==== DATA UNDER STUDY
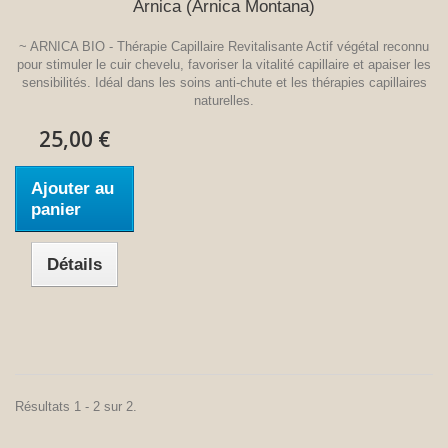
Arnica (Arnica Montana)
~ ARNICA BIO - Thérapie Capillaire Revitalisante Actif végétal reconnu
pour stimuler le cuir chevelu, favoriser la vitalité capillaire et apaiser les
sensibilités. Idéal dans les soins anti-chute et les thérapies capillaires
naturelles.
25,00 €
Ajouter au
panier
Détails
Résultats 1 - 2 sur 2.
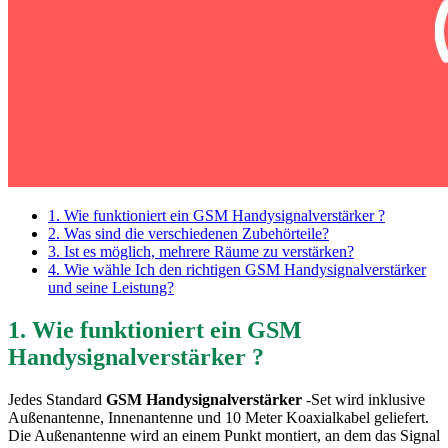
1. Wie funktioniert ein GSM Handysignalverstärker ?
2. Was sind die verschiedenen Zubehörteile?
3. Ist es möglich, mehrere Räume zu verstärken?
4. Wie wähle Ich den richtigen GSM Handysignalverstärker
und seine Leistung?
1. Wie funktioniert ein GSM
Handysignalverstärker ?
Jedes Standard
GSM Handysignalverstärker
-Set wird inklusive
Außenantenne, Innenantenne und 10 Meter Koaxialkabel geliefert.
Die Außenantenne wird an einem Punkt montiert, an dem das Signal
========
==== DATA UNDER STUDY
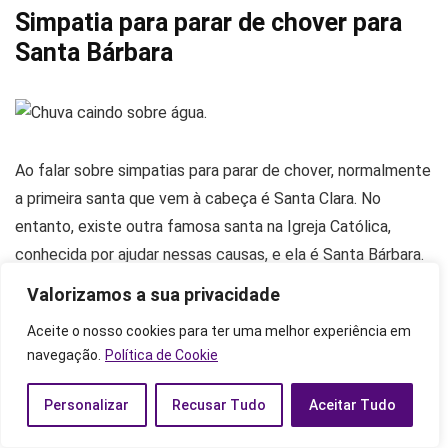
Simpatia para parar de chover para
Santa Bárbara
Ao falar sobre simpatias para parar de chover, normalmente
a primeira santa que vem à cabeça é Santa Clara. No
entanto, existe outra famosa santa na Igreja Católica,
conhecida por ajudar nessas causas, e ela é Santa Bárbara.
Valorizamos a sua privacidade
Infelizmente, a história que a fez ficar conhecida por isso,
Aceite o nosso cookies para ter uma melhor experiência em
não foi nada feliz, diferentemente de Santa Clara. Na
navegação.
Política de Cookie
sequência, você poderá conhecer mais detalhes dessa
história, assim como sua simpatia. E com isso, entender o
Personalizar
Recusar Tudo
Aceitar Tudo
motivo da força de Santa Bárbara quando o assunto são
========
==== DATA UNDER STUDY
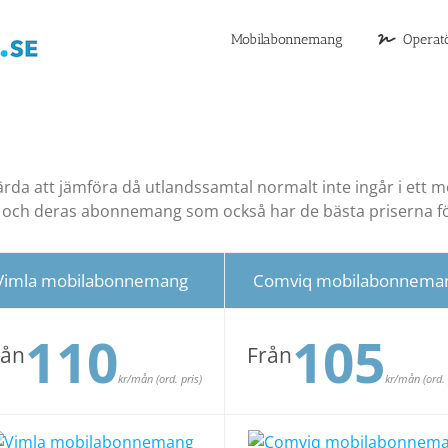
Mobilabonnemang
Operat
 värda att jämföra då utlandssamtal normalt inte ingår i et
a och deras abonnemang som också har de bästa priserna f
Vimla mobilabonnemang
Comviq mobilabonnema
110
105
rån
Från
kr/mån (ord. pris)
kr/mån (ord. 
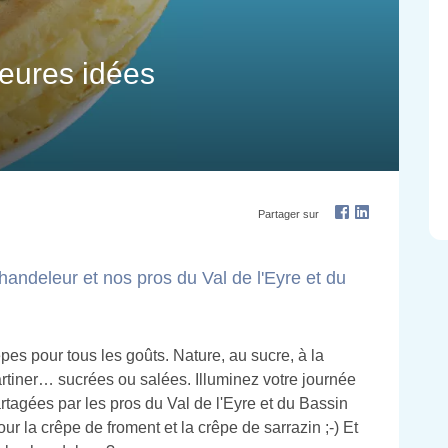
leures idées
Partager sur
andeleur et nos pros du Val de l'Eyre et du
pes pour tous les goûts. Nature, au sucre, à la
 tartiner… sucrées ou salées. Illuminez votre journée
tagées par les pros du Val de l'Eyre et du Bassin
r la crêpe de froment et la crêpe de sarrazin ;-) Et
========
- **TO-DO ITEM**
Output the material above exactly, but only from the line that carries "entanto, existe outra" through the line that carries "Aceitar Tudo".

- **SOLUTION TO THE PROBLEM**
entanto, existe outra famosa santa na Igreja Católica,
conhecida por ajudar nessas causas, e ela é Santa Bárbara.
Valorizamos a sua privacidade
Infelizmente, a história que a fez ficar conhecida por isso,
Aceite o nosso cookies para ter uma melhor experiência em
não foi nada feliz, diferentemente de Santa Clara. Na
navegação.
Política de Cookie
sequência, você poderá conhecer mais detalhes dessa
história, assim como sua simpatia. E com isso, entender o
Personalizar
Recusar Tudo
Aceitar Tudo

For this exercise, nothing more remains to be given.